Il y a surtout un discours qui s'est fait chaque jour pendant près d'un mois, et toujours avec un succès égal; c'est la réponse du ministère aux interpellations dont il est, dit-il, assailli, et qui toutes cependant, vu la gravité de quelques-unes, ont dans la forme un caractère de modération extrême. On dit quelques mots en souriant sur le fond même de l'interpellation, et tout d'un coup on se redresse: « Je demande à l'assemblée si cette interpellation est digne d'elle. Je demande à l'assemblée si son temps est bien occupé par ces interpellations, si le pays n'a pas le droit de se plaindre. Que l'assemblée veuille bien remarquer qu'on nous fait beaucoup d'interpellations: il serait grand temps que l'assemblée se retirât pour nous laisser en paix. >> Ou bien encore on s'écrie, à propos des questions les plus simples « Je suis persuadé que l'assemblée ne nous fait pas d'opposition systématique. » Il est évident qu'elle n'en fait pas, et il est évident aussi qu'on voudrait bien la pousser à en faire. Tout cela est affligeant et misérable. Si l'histoire n'en juge pas comme moi, c'est qu'il n'y a pas de vérité en ce monde.

Mais il y en a une; elle plane au-dessus des partis : ce sont nos intérêts et nos colères qui nous la cachent. Heureux qui dans ces luttes incessantes a toujours obéi à sa conscience! Elle seule peut guider un homme politique dans ce va-et-vient de l'opinion qui passe sans transition et sans raison d'un extrême à l'autre. Pour moi, monsieur, plus je vois de près les hommes qui mènent le monde, plus j'admire la faiblesse de ces hercules, la petitesse de ces géants. Un peu de talent, beaucoup d'intrigue, une morale relâchée, voilà l'étoffe de la plupart de nos hommes d'État. Dans cette grande comédie, mieux vaut l'obscurité et l'impuissance, qu'un pouvoir acheté au prix de l'honneur. Entre les trompeurs et les trompés, mon choix est bientôt fait. Je veux et je prétends être dupe toute ma vie.

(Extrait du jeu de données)
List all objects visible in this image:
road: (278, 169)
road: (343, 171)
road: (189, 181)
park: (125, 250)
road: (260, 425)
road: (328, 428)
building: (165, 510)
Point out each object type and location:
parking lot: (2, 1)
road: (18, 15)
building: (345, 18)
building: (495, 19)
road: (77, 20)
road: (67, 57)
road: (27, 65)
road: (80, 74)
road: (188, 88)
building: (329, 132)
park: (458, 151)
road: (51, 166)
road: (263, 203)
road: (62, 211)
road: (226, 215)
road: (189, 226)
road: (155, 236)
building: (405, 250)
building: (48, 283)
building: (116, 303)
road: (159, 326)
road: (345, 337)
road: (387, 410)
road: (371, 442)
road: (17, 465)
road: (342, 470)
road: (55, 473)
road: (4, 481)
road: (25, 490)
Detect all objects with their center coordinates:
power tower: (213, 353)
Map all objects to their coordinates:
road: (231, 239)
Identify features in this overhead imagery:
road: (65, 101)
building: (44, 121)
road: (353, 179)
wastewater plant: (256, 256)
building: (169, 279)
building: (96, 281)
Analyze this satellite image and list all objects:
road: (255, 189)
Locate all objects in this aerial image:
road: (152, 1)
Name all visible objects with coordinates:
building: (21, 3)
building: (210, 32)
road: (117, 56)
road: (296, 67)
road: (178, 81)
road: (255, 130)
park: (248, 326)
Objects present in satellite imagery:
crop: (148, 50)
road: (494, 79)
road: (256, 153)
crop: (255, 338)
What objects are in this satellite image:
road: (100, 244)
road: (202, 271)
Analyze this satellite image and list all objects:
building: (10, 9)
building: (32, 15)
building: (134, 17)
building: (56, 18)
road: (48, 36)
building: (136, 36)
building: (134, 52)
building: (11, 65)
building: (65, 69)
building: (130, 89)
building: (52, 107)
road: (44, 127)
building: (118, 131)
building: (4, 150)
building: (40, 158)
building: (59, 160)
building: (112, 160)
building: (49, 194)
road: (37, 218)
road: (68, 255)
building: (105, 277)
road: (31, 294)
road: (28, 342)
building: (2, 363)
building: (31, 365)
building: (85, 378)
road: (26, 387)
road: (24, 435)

— Consignes à suivre —
D'après le texte sur les débats de l'assemblée, pendant combien de temps le discours du ministère s'est-il répété chaque jour ?

— Réponse —
Pendant près d'un mois.